仕方がないので、自分で銭湯を探すことにした。一旦ホテルに戻ってフロントで確認をしようかとその街のメイン通りを戻っていくと、道沿いに宝くじを売っている屋台のようなものがあった。そうだ、あの人に聞いてみよう。

宝くじを売る女性は、ああ、銭湯ならその商店街の中に入っていった左側にすぐありますよ。と教えてくれた。

ちょっと厳しいかも。でも、まあ評判のいい銭湯ですよと。

商店街の道は思っていたより狭く、店は開いていてもやはり人通りは少ない。

銭湯の看板を探して歩くが、左側にそれらしきものは見つからない。

とうとう、商店街を抜け切ってしまった。

あれ?なかったじゃないか、と思っていたら、なんだか風呂場の香りがしてきた。湯気を含んだ石鹸の香り。

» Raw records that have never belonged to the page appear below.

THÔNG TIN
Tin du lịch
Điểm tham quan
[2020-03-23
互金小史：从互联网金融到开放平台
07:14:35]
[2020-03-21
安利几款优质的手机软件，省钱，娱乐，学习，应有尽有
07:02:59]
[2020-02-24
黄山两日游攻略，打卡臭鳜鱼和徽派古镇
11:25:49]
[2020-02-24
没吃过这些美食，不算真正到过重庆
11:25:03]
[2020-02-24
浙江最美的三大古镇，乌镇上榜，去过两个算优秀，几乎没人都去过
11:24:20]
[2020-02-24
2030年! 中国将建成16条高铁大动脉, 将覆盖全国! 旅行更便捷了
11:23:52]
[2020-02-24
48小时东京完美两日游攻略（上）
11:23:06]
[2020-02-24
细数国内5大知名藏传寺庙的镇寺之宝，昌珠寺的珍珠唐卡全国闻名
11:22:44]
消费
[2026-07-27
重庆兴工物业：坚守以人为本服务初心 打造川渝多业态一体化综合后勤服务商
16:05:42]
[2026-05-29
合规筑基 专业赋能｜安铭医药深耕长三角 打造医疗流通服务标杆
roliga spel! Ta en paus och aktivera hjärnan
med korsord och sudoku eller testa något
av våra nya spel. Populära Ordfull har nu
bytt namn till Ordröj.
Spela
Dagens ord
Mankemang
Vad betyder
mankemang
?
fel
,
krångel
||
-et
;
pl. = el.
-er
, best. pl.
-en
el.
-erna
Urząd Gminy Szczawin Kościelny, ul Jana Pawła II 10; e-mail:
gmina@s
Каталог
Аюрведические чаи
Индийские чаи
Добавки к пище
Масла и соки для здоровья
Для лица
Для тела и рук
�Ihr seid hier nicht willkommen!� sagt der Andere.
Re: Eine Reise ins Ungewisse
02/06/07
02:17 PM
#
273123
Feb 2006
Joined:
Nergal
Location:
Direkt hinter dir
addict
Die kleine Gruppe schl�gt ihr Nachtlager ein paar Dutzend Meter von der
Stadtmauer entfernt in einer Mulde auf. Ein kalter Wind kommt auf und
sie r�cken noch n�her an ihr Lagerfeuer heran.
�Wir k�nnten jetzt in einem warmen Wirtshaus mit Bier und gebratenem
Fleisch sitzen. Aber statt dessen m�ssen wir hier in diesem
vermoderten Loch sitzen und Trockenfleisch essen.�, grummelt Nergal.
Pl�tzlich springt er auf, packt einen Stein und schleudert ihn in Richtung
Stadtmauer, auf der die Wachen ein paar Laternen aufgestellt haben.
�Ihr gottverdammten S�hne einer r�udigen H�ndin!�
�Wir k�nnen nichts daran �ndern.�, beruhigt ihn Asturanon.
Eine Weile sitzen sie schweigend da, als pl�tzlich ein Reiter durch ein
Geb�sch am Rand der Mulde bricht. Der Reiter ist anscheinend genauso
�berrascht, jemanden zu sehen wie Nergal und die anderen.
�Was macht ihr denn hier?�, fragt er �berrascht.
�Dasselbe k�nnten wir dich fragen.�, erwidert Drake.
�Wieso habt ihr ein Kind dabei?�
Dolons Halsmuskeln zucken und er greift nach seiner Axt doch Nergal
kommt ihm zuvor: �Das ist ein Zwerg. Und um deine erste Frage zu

見てみると、銭湯の看板はあれど、その姿はない。と、鉄のとびらが開いて、いかつい顔をした細身だが筋肉質な、軍事服のようなぴったりした制服を着た男性が現れた。

私の後ろから、2人組みの若い男性がやってきて、その男性に挨拶をした。

いかつい顔の男性は、若い2人組みになにやら叱責をして、「なら良し」と、彼らを迎え入れた。

「あの〜。こちらは銭湯ですか?」私はおずおずと声をかける。

「そうだけど。風呂に入りたいのか?」と、彼は太い声で聞いてくる。

「あ、はい」それ以上言えない空気。なんだか緊張する。

「あんたは、ダメだ」

「え?」

「男じゃないから。ここは、戦闘訓練を受けた男だけが入れる風呂だ。しかも中には厳しい規律がある。あんたみたいなふわふわした女性には開放してないんだよ、諦めな」

そう言って鉄の扉を閉められてしまった。

厳しい規律がある銭湯。

好奇心をそそられながらも、ADさんが入ったのはどうもここではないようだと、別の銭湯を探すことにした。

辺りはすっかり暗くなっている。

商店街は左に曲がっていたようなので、商店街を通らずとも例の宝くじ売り場にたどり着くのは他愛もなさそうだ。通りを左へと回って歩くこと数分。

そこにあったはずの宝くじ売り場は跡形もなく。ハズレ券が数枚、埃とともに風に舞っていた。

通りに佇む私は、体の中が芯から冷えていることにようやく気づいた。

 

※バラ飯とは。団体行動中、皆で一緒に食事をとるのではなく、思い思いに食事に行くこと。